While tying a single heat wave to climate change requires extensive attribution analysis, heat waves around the world are growing more frequent, longer lasting and more dangerous. The 2018 National Climate Assessment, a major scientific report issued by 13 federal agencies, notes that the number of hot days is increasing. And the frequency of heat waves in the United States jumped from an average of two per year in the 1960s to six per year by the 2010s. Also, the season for heat waves has stretched to be 45 days longer than it was in the 1960s, according to the report.

It is all part of an overall warming trend: The seven warmest years in the history of accurate worldwide record-keeping have been the last seven years, and 19 of the 20 warmest years have occurred since 2000; worldwide, June 2019 was the hottest June ever recorded, and June 2020 essentially tied it.

Last year tied with 2016 as the hottest year on record, according to one analysis.

“The record-shattering extreme heat we’re experiencing is just the latest example of our climate crisis and how it’s impacting human health now,” Dr. Jeff Duchin, the health officer for Seattle and King County, Wash., said in a statement on Sunday.

The oppressive heat that settled in the Pacific Northwest was the result of a wide and deep mass of high-pressure air that, because of a wavy jet stream, parked itself over much of the region. Known as a heat dome, such an enormous high-pressure zone acts like a lid, trapping heat so it accumulates.

Matthew Cullen, a National Weather Service meteorologist in Seattle, said that Tuesday should be the last day of extreme heat in that city, with temperatures expected to hit 95 degrees, 20 degrees hotter than normal.

“The much bigger thing for us is that low temperatures are dropping well into the 60s,” Mr. Cullen said. “While that is slightly above normal, it allows people to open windows, clear out the hot air and cool down their homes overnight. When we don’t have those cooler overnight temperatures, that’s when things become really dangerous for a lot of folks out here.”

The overnight cooling came from what is known as a marine push, when a wave of ocean air replaces a hot air mass, lowers temperatures and raises humidity, according to the National Weather Service. In addition to a cooling effect, the marine air can also help create more cloud cover, providing some shade and making heat waves more “manageable,” Mr. Cullen said.

In a region where many people do not have air-conditioning, such drastic temperature drops can help ventilate homes that were built to retain heat. According to the National Weather Service in Seattle, another marine push is expected to move inland on Tuesday night.

Both Oregon and Washington reported a sharp increase in heat-related illnesses since the start of the heat wave. On Monday, hospitals in Oregon reported around 250 emergency room visits related to heat stroke, heat syncope, heat exhaustion or heat cramps.

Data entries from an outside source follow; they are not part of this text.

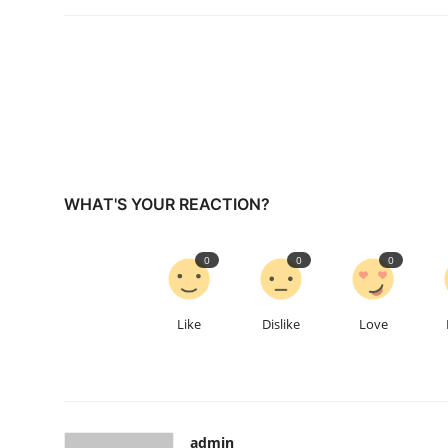
WHAT'S YOUR REACTION?
0
0
0
Like
Dislike
Love
admin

In Washington, there were 1,384 emergency room visits for heat-related illnesses like heat exhaustion and dehydration since Friday, Cory Portner, a spokesman for the Washington State Department of Health, said on Tuesday night. He said it was the most heat-related injuries he had seen in a decade.

No heat-related deaths had been reported in either state, but officials in Washington were investigating three deaths potentially associated with heat-related illness, Mr. Portner said.

The heat also made it harder to get around Portland, as some streets buckled and much of the public transportation network was knocked offline from Sunday evening to Tuesday morning, official said. Some of the cables that power the Portland Streetcar system melted in the heat, forcing the system to suspend service on Sunday. The cables have since been fixed.

The heat also strained the overhead wires that deliver power to the city’s MAX Light Rail system, forcing TriMet, the agency that runs the light rail, to suspend service from Sunday to early Tuesday morning, The Oregonian reported.